It’s week two of PA Month! This is Eliphalet Pearson, the first headmaster at Phillips Academy. I took Latin for two years in Pearson Hall, the Classics building in the middle of campus.
Pearson was born in Newbury in 1752. He graduated from Harvard in 1773 at the top of his class. His graduation speech against slavery was so amazing that his teachers published it into a pamphlet. During the Revolutionary War, Pearson and his friend Samuel Phillips ran a powder mill and supplied soldiers with 1,000 pounds of gun powder per week. When Phillips Academy was founded in 1778, and Pearson became the first principal. He lead on the principle (still sighted today by my headmaster Barbara Chase), “…goodness without knowledge is weak and feeble, yet knowledge without goodness is dangerous, and that both united form the noblest character, and lay the surest foundation of usefullness to mankind.”

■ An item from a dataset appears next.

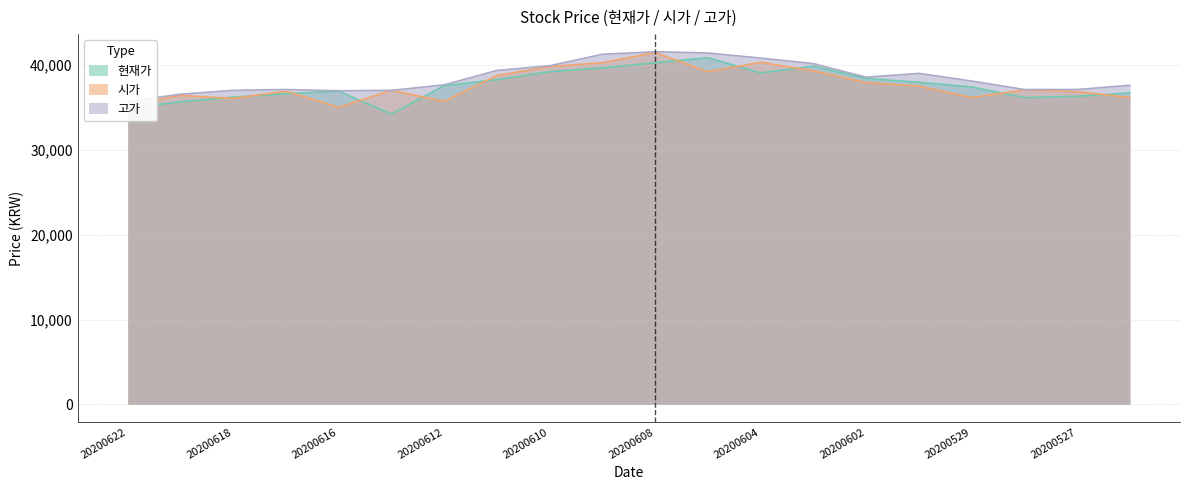

At which category is the sum across all series the highest?

20200608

Pearson was a brutal man, often nicknamed “Elephant” for his large frame, loud voice, and brusque manner. Students feared him, but peers respected him. After eight years as principal, Pearson was offered a position to teach foreign languages at Harvard. After expanding the campus so that more than 60 boys could enroll, Pearson stepped down as headmaster and rejoined the Harvard community. He stayed with Harvard for 20 years, becoming president in 1804. He quickly lost this position, however, because his Calvinistic views were opposed in the Unitarian environment. In a fit of fury, Pearson resigned and returned to Andover to found the Andover Theological Seminary in 1808. He remained in Andover until 1820, when he retired to a farm in Harvard, MA. The Seminary was a huge success, gaining the attention of the world with its research and publications. Although the seminary merged with the Newton Theological Seminary in 1965, the Seminary campus is now the heart of the PA campus.
Pearson truly transformed American education.
All info gathered from our archives.